Directions
Once the pictures are set aside, copy the data below exactly as it stands.

Data shown
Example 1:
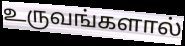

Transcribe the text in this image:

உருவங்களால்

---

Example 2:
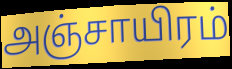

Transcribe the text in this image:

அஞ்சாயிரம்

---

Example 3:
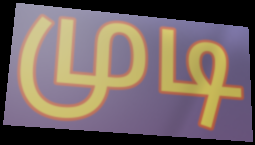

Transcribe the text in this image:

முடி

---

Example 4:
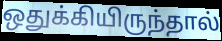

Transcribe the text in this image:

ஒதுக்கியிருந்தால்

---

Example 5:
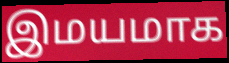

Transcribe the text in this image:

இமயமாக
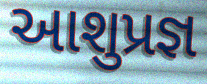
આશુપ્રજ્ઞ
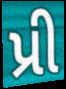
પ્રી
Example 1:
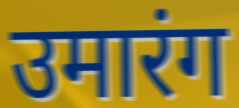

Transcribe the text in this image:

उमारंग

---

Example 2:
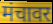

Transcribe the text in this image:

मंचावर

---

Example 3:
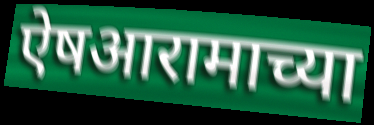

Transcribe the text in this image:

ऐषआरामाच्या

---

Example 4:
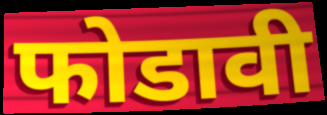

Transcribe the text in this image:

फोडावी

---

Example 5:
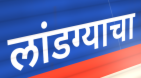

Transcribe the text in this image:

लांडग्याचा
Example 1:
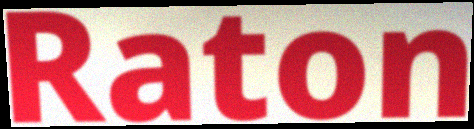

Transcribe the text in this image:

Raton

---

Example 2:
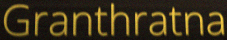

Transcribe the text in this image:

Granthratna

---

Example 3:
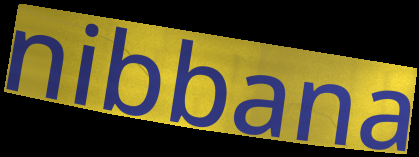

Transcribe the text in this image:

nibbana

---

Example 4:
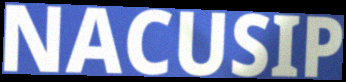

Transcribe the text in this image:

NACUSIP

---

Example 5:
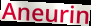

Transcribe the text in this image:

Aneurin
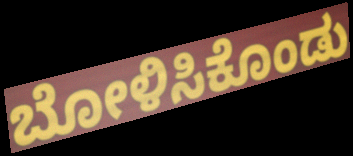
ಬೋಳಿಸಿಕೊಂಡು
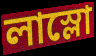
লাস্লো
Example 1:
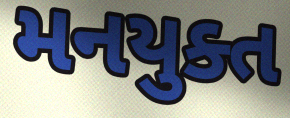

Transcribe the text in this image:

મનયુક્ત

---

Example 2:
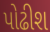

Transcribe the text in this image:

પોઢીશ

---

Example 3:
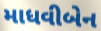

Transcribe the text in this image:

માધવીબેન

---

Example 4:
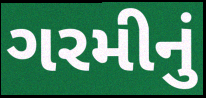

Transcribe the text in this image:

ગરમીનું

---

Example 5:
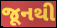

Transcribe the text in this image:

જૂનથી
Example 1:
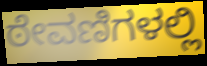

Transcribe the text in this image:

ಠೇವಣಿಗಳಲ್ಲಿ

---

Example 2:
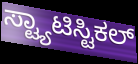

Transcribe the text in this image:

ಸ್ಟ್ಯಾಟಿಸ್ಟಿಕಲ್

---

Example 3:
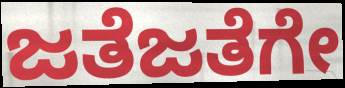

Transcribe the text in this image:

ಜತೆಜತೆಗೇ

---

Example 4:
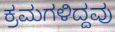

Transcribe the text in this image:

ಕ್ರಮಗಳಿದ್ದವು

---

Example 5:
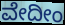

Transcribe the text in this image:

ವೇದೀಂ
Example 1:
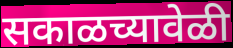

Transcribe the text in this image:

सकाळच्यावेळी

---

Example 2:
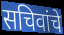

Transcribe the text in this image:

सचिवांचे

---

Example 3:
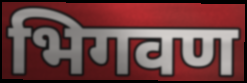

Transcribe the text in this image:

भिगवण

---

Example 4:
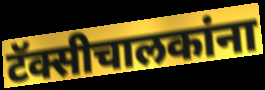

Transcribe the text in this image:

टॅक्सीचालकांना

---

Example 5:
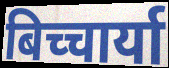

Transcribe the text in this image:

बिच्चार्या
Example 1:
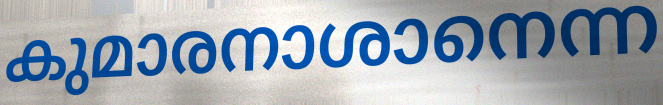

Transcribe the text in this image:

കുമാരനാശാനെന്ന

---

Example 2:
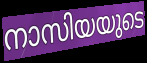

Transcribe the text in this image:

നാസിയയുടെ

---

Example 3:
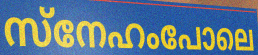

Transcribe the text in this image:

Exercise answer
Example 1:

Transcribe the text in this image:

உருவங்களால்

---

Example 2:

Transcribe the text in this image:

அஞ்சாயிரம்

---

Example 3:

Transcribe the text in this image:

முடி

---

Example 4:

Transcribe the text in this image:

ஒதுக்கியிருந்தால்

---

Example 5:

Transcribe the text in this image:

இமயமாக
આશુપ્રજ્ઞ
પ્રી
Example 1:

Transcribe the text in this image:

उमारंग

---

Example 2:

Transcribe the text in this image:

मंचावर

---

Example 3:

Transcribe the text in this image:

ऐषआरामाच्या

---

Example 4:

Transcribe the text in this image:

फोडावी

---

Example 5:

Transcribe the text in this image:

लांडग्याचा
Example 1:

Transcribe the text in this image:

Raton

---

Example 2:

Transcribe the text in this image:

Granthratna

---

Example 3:

Transcribe the text in this image:

nibbana

---

Example 4:

Transcribe the text in this image:

NACUSIP

---

Example 5:

Transcribe the text in this image:

Aneurin
ಬೋಳಿಸಿಕೊಂಡು
লাস্লো
Example 1:

Transcribe the text in this image:

મનયુક્ત

---

Example 2:

Transcribe the text in this image:

પોઢીશ

---

Example 3:

Transcribe the text in this image:

માધવીબેન

---

Example 4:

Transcribe the text in this image:

ગરમીનું

---

Example 5:

Transcribe the text in this image:

જૂનથી
Example 1:

Transcribe the text in this image:

ಠೇವಣಿಗಳಲ್ಲಿ

---

Example 2:

Transcribe the text in this image:

ಸ್ಟ್ಯಾಟಿಸ್ಟಿಕಲ್

---

Example 3:

Transcribe the text in this image:

ಜತೆಜತೆಗೇ

---

Example 4:

Transcribe the text in this image:

ಕ್ರಮಗಳಿದ್ದವು

---

Example 5:

Transcribe the text in this image:

ವೇದೀಂ
Example 1:

Transcribe the text in this image:

सकाळच्यावेळी

---

Example 2:

Transcribe the text in this image:

सचिवांचे

---

Example 3:

Transcribe the text in this image:

भिगवण

---

Example 4:

Transcribe the text in this image:

टॅक्सीचालकांना

---

Example 5:

Transcribe the text in this image:

बिच्चार्या
Example 1:

Transcribe the text in this image:

കുമാരനാശാനെന്ന

---

Example 2:

Transcribe the text in this image:

നാസിയയുടെ

---

Example 3:

Transcribe the text in this image:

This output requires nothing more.